Celoteh Pengecut Muda

Herdimas Anggara 10 Agustus 2013

Malam hari, angin berhembus sejuk. Sehabis menyaksikan aksi komedi dari Megan Amram, Dimas berdiri di samping trotoar suatu jalan di bilangan Manhattan sambil mendengarkan musik dari Steve Reich melalui iPodnya untuk berencana pulang ke apartemen dengan menggunakan taksi. “Berhenti!” teriak Dimas kepada sedan kuning bertuliskan “NYC”. “Malam Pak, bisakah mengantarku ke 740 Park Avenue?” tanya Dimas kepada supir taksi. “I’m sorry, I cannot speak any languages other than English,” jawabnya dengan logat New York kental.

(Tapi karena tulisan ini adalah imajinasi belaka penulis, entah mengapa, tiba-tiba supir taksi tersebut bisa fasih berbahasa Indonesia dan tahu bahwa Dimas telah mengikuti Indonesia Mengajar sekitar tiga tahun yang lalu.)

“Oh, ini Herdimas Anggara yang waktu itu pernah ikut Indonesia Mengajar ya?” tanyanya. “Lho, iya, kok Bapak tahu tentangku?” jawab Dimas kaget. “Iya, aku kebetulan pernah baca-baca di situs Indonesia Mengajar tentangmu ketika sedang mencari-cari ekivalensinya Teach for America di Indonesia melalui Google,” ujarnya. Dimaspun menjadi tersanjung, tak habis pikir bahwa ternyata ada yang tahu tentang dirinya melalui situs pencari Google. “Iya, aku sangat suka dengan tulisanmu. Kalau boleh tahu, apa yang kamu rasakan ketika mengikuti program Indonesia Mengajar?” tanya sang supir bak reporter sebagai pertanyaan pembuka, memulai perjalanan taksi yang tampaknya akan cukup lama.

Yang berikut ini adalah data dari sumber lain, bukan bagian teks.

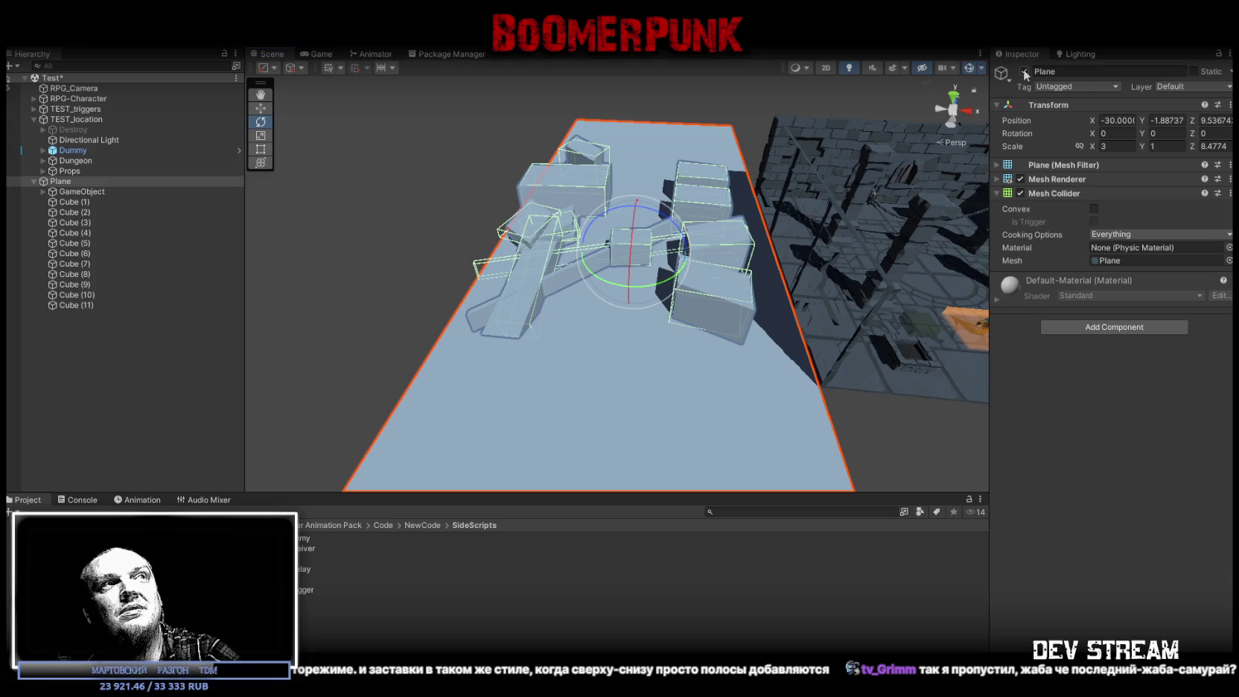
pyautogui.click(1025, 71)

“Bagaimana ya? Mungkin begini, diawali saat pelatihan. Pada saat itu, aku terlalu berkelut dengan pemikiranku sendiri. Sok-sok merenung ala filsuf modern seperti Bertrand Russell. Selalu menganggap orang lain pasti mempunyai intensi buruk di setiap aksinya seperti udang di balik batu. Selalu menganggap apabila teman-teman yang lain mengajukan pendapat di forum, yang mereka lakukan hanyalah untuk mengimpresi pengajar muda yang lain, bukan untuk mengekspresikan diri mereka sendiri. Padahal itu semua hanyalah asumsiku belaka. Seolah-olah aku ini adalah detektif jiwa yang menginvestigasi dalamnya orang tanpa berkenalan langsung kepada mereka,” jabar Dimas kepadanya.

“Memangnya, latar belakangmu seperti apa, sampai-sampai bisa berpikiran seperti itu?” tanya supir taksi sambil menyodorkan cokelat Hershey’s yang kebetulan ada di saku mobil, guna membuat suasana lebih rileks.

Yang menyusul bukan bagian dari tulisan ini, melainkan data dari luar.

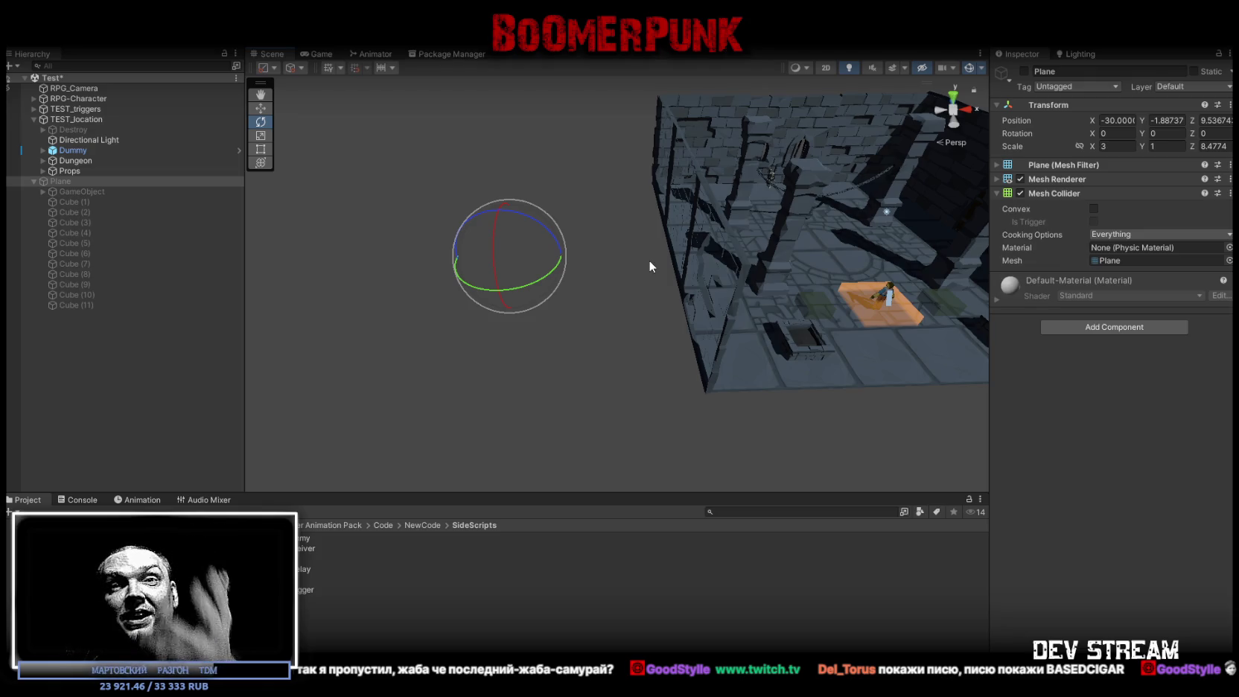
# Frame the dungeon floor, then walk the character forward into the room in Game view
pyautogui.press('f')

“Selama ini, aku selalu menjadi orang kedua di dalam suatu organisasi. Wakil ini, wakil itu, pokoknya wakil, tidak pernah mencalonkan diri untuk menjadi ketua. Memang pada dasarnya cari aman, agar kritik yang tersampaikan kepada diriku hanya sedikit. Biarlah sang ketua yang menampung seluruh kritik-kritik dari para anggotanya. Bagai badan legislatif saja diriku. Evaluasi, evaluasi, dan evaluasi. Mungkin ini mengapa aku adalah orang yang sangat reflektif namun tidak berani untuk beraksi. Aku yang biasa melamun di depan laptop sambil membaca novel-novel karya Dostoevsky juga artikel-artikel di The New Yorker, berlaga seperti kaum intelektual yang tahu segalanya. Aku yang biasa menyaksikan konser musisi independen dari kejauhan dan memberikan komentar terhadap karya-karya seni yang terdapat di Art Basel, berlaga seperti kritikus yang berselera seni tinggi. Pengecut,” jawab Dimas sendu, seraya mengunyah cokelat Hershey’s yang diberikan oleh sang supir.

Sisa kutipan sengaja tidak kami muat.